This course examines narrative writing by women in the United States from its inception to the early 20th century. Its primary focus is writing by women which has conceptualized alternative visions of the nation and its history. To this end, we will look at fiction and personal narrative which criticizes the social position not only of women, but of African-Americans and native Americans as well. We’ll also look specifically at some early writing by African-American women, and study how their work both responds to and proposes alternatives to contemporary texts by Euro-Americans. Some of the questions we’ll ask throughout the course will include: what does it mean to call a text a piece of women’s writing? What did it mean then? What are the possible pitfalls of such a category? Why have female authors played a crucial role in bringing the body, sexuality, and emotion into play in reading and writing? How does one negotiate conventions of propriety to write about sexuality? How are attributes commonly vaunted as “American”—free-spiritedness, practicality, ambition, individualism at the expense of community—represented both critically and approvingly in 19th-century American women’s writing?
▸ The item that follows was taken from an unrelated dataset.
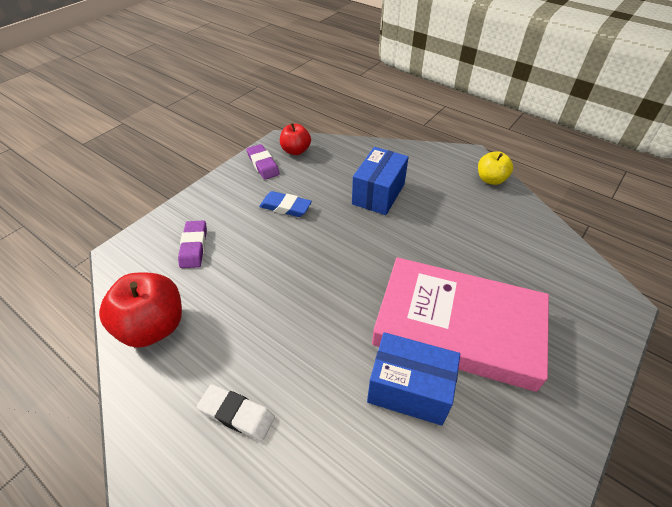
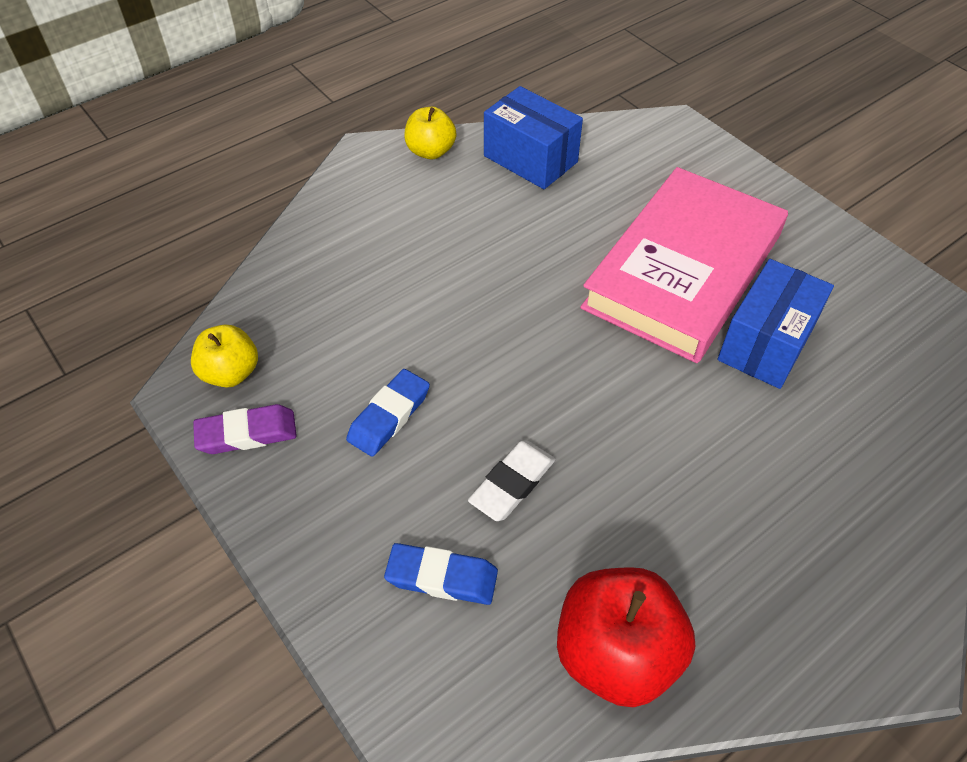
camera: 75 degrees left, 5 degrees up
purple eraser [178,221,207,268] -> blue eraser [384,543,498,605]
white eraser [197,384,275,441] -> white eraser moved to [468,441,555,521]
red apple [280,123,311,155] -> yellow apple [191,325,258,388]
blue box [352,147,409,215] -> blue box moved to [484,86,583,189]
Readings (may change slightly):
Susannah Rowson, The Coquette
Catharine Maria Sedgwick, Hope Leslie
Lydia Maria Child, Hobomok
Fanny Fern, Ruth Hall
Harriet Beecher Stowe, Uncle Tom’s Cabin
Harriet Jacobs, Incidents in the Life of a Slave Girl
Louisa May Alcott, Little Women
Frances Harper, Iola Leroy
Zitkala-Sa, Memories of an Indian Childhood
Charlotte Perkins Gilman, “The Yellow Wallpaper”
Gertrude Stein, Three Lives
Consistent class participation (and attendance).
Three papers of 4-6 pp.
Weekly journal entries, posted to the web.
A class presentation/discussion incitement.